Last year, on an Italian vacation with my family, hubs and I took a day trip up to Genoa. Part of the reason we went up there was because a few days earlier we'd read in a guide book that Genoa was the birthplace of, not only Genoa Salami, but pesto.
It was settled as soon as we'd read it. Our itinerary "free day" would be spent taking the two hour train ride West, from Milan to Genoa, where we would adventure and eat pesto.
The very first thing we noticed about the Genoan pesto was the color. It wasn't the bright green we were so used to seeing in the States. It relied so much more on the olive oil, garlic, and pine nuts for flavor. The basil was a delightful and colorful bonus.
This week I took a picture of the basil plants I have growing on my patio with the caption, "Today I will need to make something with #basil" (and other hashtags... like ya do)
... and immediately - without provocation - friends started giving me suggestions. Pesto. I should make pesto.

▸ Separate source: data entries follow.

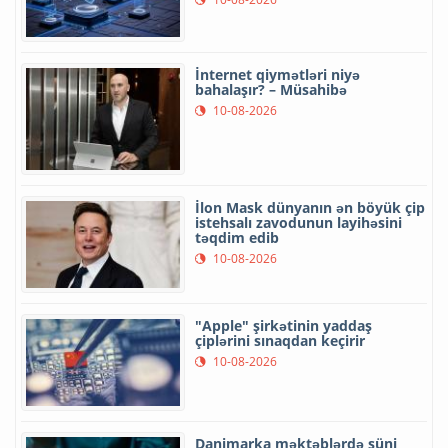
İnternet qiymətləri niyə
bahalaşır? – Müsahibə
10-08-2026
İlon Mask dünyanın ən böyük çip
istehsalı zavodunun layihəsini
təqdim edib
10-08-2026
"Apple" şirkətinin yaddaş
çiplərini sınaqdan keçirir
10-08-2026
Danimarka məktəblərdə süni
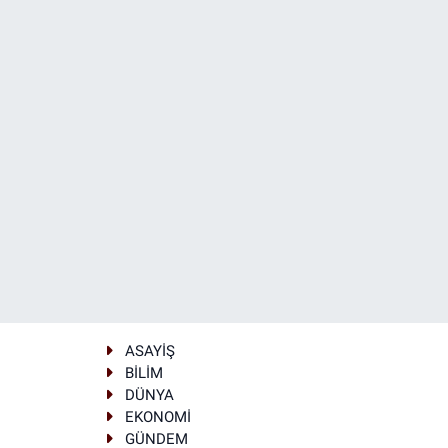
ASAYİŞ
BİLİM
DÜNYA
EKONOMİ
GÜNDEM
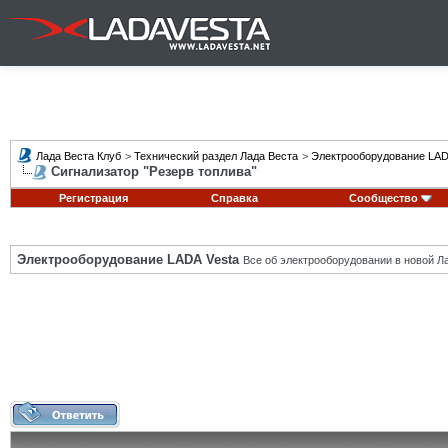
Лада Веста Клуб
>
Технический раздел Лада Веста
>
Электрооборудование LAD
Сигнализатор "Резерв топлива"
Регистрация
Справка
Сообщество
Электрооборудование LADA Vesta
Все об электрооборудовании в новой Л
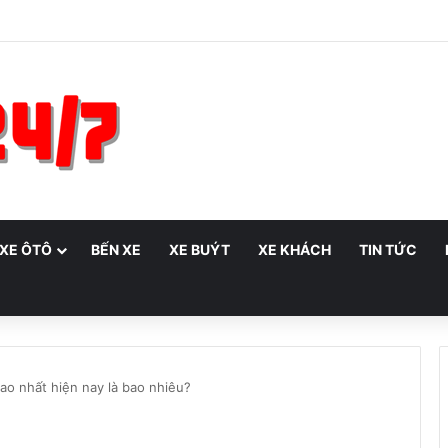
 XE ÔTÔ
BẾN XE
XE BUÝT
XE KHÁCH
TIN TỨC
o nhất hiện nay là bao nhiêu?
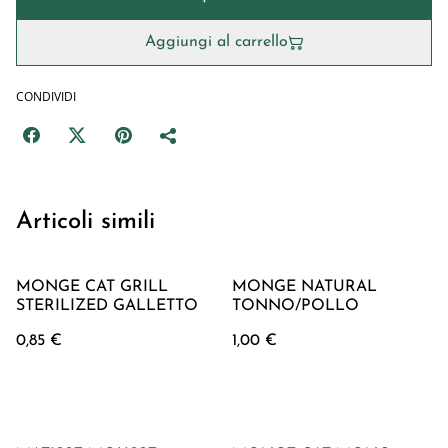
Aggiungi al carrello
CONDIVIDI
Articoli simili
MONGE CAT GRILL
MONGE NATURAL
STERILIZED GALLETTO
TONNO/POLLO
0,85 €
1,00 €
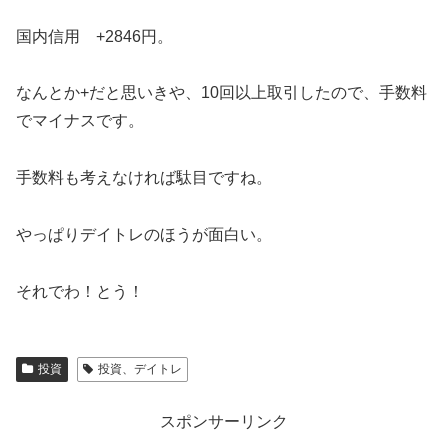
国内信用 +2846円。
なんとか+だと思いきや、10回以上取引したので、手数料
でマイナスです。
手数料も考えなければ駄目ですね。
やっぱりデイトレのほうが面白い。
それでわ！とう！
投資
投資、デイトレ
スポンサーリンク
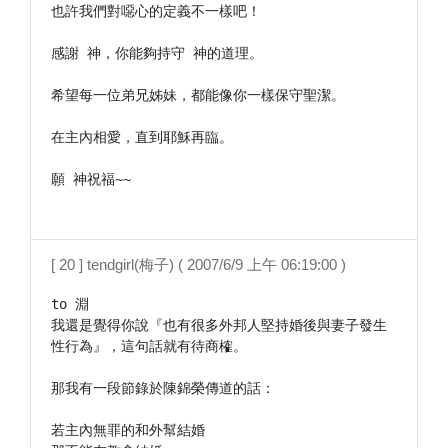
也許我們對噁心的定義不一樣吧！

感謝 神，你能夠持守 神的道理。

希望每一位弟兄姊妹，都能像你一樣保守聖潔。

在主內相愛，直到耶穌再臨。

願 神祝福~~

[ 20 ] tendgirl(梅子) ( 2007/6/9 上午 06:19:00 )
to 淵

我還是覺得你說『也有很多外邦人堅持婚後與妻子發生
性行為』，這句話就有待商榷。

那我有一段節錄於陳錦榮傳道的話：

若主內無罪的和外幫結婚
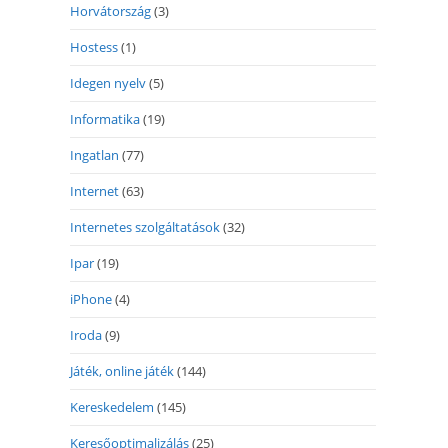
Horvátország
(3)
Hostess
(1)
Idegen nyelv
(5)
Informatika
(19)
Ingatlan
(77)
Internet
(63)
Internetes szolgáltatások
(32)
Ipar
(19)
iPhone
(4)
Iroda
(9)
Játék, online játék
(144)
Kereskedelem
(145)
Keresőoptimalizálás
(25)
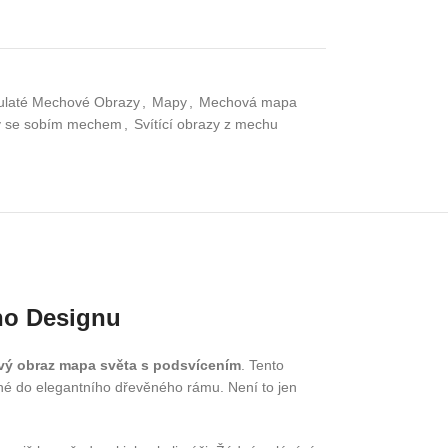
ulaté Mechové Obrazy
,
Mapy
,
Mechová mapa
y se sobím mechem
,
Svítící obrazy z mechu
ho Designu
vý obraz mapa světa s podsvícením
. Tento
ené do elegantního dřevěného rámu. Není to jen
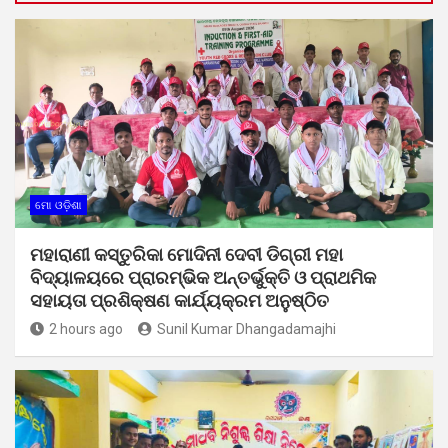
ମୋ ଓଡ଼ିଶା
ମହାରାଣୀ କସ୍ତୁରିକା ମୋଦିନୀ ଦେବୀ ଡିଗ୍ରୀ ମହା
ବିଦ୍ୟାଳୟରେ ପ୍ରାରମ୍ଭିକ ଅନ୍ତର୍ଭୁକ୍ତି ଓ ପ୍ରାଥମିକ
ସହାୟତା ପ୍ରଶିକ୍ଷଣ କାର୍ଯ୍ୟକ୍ରମ ଅନୁଷ୍ଠିତ
2 hours ago
Sunil Kumar Dhangadamajhi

But then I was all, "umm... guys... I don't eat bread or pasta right now... what the heck am I supposed to put pesto on?!?" and when the suggestions kept flying in, I decided to go for it!
There are really so many more options for pesto than slathering it all over bread or pasta.
For example; chicken and pork chops make excellent platforms for pesto devouring.
While this recipe did come out delicious, it was not quite the same as the pesto we had in Italy. So, it'll be some trial and error until I figure it out. Maybe up the garlic and olive oil next time.
Recipe halved and slightly adapted from Saveur, later I learned that Love & Olive Oil used the same one.
2 cups packed basil, blanched briefly in boiling water and shocked in ice water
¼ cup extra-virgin olive oil
¼ cup pine nuts, lightly toasted
¼ cup finely grated parmesan
1 ½ tbsp. finely grated pecorino
1 clove garlic, finely chopped
Coarse sea salt, to taste
In a food processor, process basil, oil, parmesan, pine nuts, pecorino, and garlic in a food processor until smooth; season with salt.
I opted not to blanch my basil because I used the baby leaves from my plant outside. They want you to blanch them so the leaves are tender.